## [INSTRUCTION]
Could you show all lines in the entries below that contain the string "input"?

## [EXERCISE DATA]
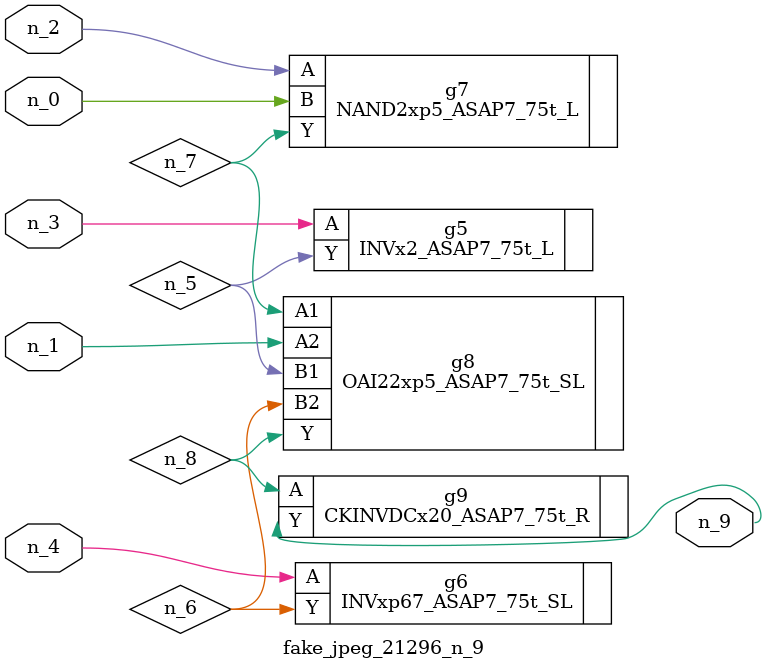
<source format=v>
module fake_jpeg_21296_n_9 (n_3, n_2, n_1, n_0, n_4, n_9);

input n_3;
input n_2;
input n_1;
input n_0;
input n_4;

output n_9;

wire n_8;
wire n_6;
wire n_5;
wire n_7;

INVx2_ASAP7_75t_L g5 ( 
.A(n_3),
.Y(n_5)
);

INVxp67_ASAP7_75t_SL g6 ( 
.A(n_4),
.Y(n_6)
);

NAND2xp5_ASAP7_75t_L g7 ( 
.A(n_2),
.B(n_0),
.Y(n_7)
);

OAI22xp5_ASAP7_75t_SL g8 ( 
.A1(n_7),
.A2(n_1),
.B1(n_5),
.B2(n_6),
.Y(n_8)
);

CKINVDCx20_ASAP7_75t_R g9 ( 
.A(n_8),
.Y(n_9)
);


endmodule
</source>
==
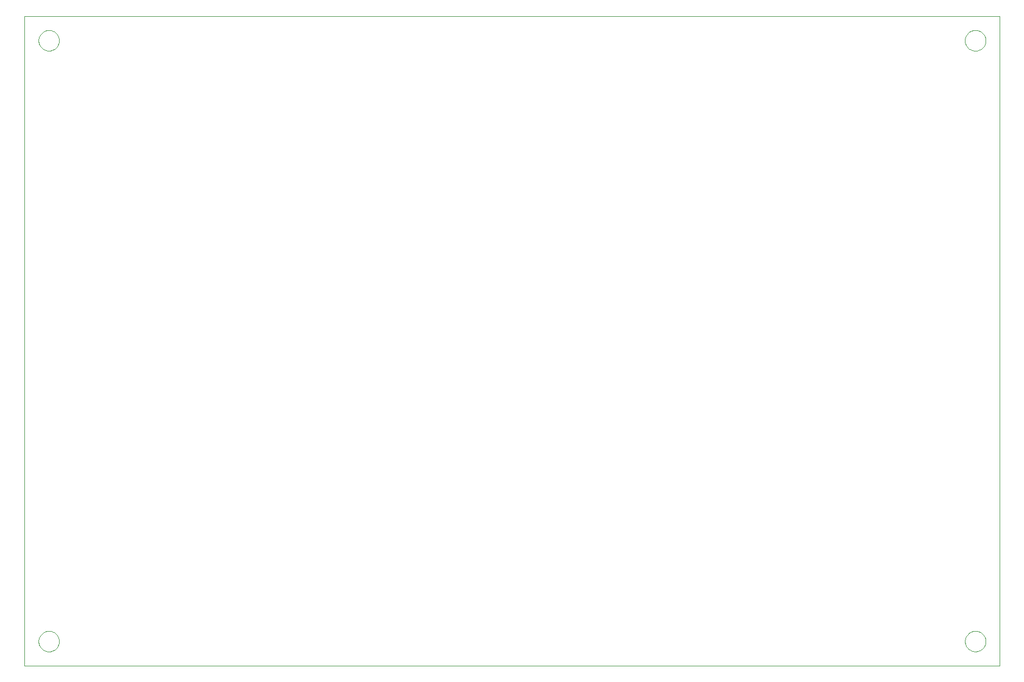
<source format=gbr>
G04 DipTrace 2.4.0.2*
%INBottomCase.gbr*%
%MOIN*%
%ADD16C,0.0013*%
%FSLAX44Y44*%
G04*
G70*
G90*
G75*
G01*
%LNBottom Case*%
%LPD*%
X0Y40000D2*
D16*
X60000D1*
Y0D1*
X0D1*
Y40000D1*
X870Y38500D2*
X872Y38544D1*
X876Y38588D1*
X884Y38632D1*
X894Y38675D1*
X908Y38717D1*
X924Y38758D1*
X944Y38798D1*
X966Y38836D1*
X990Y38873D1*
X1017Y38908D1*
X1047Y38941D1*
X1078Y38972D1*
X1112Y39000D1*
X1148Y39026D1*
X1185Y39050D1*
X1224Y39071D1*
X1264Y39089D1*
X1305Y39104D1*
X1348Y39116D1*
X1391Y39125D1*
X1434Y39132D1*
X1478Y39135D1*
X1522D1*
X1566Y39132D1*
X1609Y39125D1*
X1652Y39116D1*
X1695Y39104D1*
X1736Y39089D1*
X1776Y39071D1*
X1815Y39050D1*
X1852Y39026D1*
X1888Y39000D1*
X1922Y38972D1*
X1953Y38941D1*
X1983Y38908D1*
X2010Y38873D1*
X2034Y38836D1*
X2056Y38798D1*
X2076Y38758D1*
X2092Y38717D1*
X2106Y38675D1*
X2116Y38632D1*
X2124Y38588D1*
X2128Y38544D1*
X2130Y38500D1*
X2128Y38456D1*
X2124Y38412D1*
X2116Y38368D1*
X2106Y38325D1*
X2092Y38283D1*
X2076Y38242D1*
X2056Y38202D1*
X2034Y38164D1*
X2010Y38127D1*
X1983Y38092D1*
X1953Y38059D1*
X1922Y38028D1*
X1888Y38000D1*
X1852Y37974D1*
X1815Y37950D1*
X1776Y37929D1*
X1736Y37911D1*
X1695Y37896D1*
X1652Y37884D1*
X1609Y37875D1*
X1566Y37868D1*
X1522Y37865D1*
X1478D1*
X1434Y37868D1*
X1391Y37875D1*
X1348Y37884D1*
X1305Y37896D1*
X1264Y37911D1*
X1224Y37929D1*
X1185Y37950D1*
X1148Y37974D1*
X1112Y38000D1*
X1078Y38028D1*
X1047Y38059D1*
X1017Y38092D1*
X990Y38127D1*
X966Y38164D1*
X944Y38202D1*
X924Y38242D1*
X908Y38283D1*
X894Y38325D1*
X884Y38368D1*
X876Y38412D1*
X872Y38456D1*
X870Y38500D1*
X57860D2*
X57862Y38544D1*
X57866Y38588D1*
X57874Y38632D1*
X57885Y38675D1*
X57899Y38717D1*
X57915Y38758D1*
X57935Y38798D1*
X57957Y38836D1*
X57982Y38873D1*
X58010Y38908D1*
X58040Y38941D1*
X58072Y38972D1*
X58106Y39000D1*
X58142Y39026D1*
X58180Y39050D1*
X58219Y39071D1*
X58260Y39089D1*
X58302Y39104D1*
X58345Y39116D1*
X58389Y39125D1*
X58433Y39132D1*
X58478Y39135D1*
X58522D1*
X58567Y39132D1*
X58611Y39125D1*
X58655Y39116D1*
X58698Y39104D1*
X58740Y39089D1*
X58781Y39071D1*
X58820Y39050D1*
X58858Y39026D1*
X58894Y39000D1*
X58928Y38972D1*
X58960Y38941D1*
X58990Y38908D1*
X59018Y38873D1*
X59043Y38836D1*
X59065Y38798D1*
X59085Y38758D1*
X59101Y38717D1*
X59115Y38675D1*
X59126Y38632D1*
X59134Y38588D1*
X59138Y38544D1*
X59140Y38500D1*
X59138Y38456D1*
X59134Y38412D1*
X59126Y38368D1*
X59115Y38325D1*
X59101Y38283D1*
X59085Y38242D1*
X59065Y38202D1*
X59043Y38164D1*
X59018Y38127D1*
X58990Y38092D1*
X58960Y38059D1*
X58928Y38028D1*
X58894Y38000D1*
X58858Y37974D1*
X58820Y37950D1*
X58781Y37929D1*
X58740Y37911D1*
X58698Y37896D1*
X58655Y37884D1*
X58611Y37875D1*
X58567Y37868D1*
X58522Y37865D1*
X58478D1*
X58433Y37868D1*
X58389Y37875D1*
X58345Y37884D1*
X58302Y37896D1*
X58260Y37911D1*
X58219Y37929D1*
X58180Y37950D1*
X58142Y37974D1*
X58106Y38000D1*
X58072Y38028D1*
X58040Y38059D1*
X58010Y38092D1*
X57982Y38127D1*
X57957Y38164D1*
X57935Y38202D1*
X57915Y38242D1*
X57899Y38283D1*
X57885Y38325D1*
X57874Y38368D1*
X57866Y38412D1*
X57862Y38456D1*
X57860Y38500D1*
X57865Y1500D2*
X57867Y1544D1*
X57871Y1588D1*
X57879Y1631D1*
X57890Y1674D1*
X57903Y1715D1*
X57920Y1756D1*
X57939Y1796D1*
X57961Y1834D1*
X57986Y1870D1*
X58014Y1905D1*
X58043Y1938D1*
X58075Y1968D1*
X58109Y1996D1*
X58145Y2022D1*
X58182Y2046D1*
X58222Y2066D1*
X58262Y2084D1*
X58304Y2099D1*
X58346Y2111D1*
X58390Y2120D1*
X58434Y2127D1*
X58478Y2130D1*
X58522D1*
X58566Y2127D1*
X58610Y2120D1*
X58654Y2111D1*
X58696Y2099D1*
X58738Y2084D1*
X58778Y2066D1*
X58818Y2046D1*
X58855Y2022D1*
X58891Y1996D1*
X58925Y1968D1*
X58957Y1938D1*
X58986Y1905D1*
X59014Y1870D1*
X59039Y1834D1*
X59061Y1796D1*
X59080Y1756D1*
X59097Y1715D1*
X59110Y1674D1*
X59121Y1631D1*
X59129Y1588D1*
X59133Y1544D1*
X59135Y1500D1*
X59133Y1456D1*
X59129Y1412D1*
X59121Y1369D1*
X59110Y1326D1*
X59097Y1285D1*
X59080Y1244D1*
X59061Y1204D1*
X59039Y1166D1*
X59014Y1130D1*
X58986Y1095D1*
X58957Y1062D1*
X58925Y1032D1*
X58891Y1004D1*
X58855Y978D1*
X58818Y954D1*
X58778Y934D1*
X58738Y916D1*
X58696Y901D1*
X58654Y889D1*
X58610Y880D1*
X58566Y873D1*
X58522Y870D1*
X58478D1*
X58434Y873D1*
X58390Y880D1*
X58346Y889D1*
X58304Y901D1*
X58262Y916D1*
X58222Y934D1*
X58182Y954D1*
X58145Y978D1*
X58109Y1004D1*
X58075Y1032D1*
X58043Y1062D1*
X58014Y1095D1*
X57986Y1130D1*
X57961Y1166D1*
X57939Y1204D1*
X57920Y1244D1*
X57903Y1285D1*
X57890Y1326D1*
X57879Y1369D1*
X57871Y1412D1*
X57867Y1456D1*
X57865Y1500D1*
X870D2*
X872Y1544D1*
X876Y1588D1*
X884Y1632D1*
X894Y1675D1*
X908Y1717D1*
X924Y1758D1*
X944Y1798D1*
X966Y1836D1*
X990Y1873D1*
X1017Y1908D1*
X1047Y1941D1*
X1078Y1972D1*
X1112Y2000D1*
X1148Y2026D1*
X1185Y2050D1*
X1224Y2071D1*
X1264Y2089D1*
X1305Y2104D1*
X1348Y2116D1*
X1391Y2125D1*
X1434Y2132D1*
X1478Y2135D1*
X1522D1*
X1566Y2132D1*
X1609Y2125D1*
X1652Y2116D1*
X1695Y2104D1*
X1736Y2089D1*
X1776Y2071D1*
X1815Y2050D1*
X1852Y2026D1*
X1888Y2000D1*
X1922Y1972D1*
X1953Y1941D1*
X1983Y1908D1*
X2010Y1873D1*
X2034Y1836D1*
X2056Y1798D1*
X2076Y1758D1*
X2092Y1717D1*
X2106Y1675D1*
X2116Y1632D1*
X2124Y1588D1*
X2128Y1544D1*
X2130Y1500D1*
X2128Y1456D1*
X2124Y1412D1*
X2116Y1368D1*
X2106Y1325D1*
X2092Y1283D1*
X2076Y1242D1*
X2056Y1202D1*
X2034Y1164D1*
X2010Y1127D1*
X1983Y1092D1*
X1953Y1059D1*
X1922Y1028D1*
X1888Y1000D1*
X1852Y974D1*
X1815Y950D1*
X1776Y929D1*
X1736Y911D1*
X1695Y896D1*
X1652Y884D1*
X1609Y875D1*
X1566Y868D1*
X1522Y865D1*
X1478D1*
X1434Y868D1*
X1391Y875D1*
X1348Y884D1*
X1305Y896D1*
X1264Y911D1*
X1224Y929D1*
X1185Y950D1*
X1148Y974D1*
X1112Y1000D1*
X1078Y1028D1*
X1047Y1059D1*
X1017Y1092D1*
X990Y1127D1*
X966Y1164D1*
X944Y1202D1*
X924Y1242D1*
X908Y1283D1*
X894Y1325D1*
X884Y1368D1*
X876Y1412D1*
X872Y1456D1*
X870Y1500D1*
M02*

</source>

## [RESULT OF THIS TASK]
input n_3;
input n_2;
input n_1;
input n_0;
input n_4;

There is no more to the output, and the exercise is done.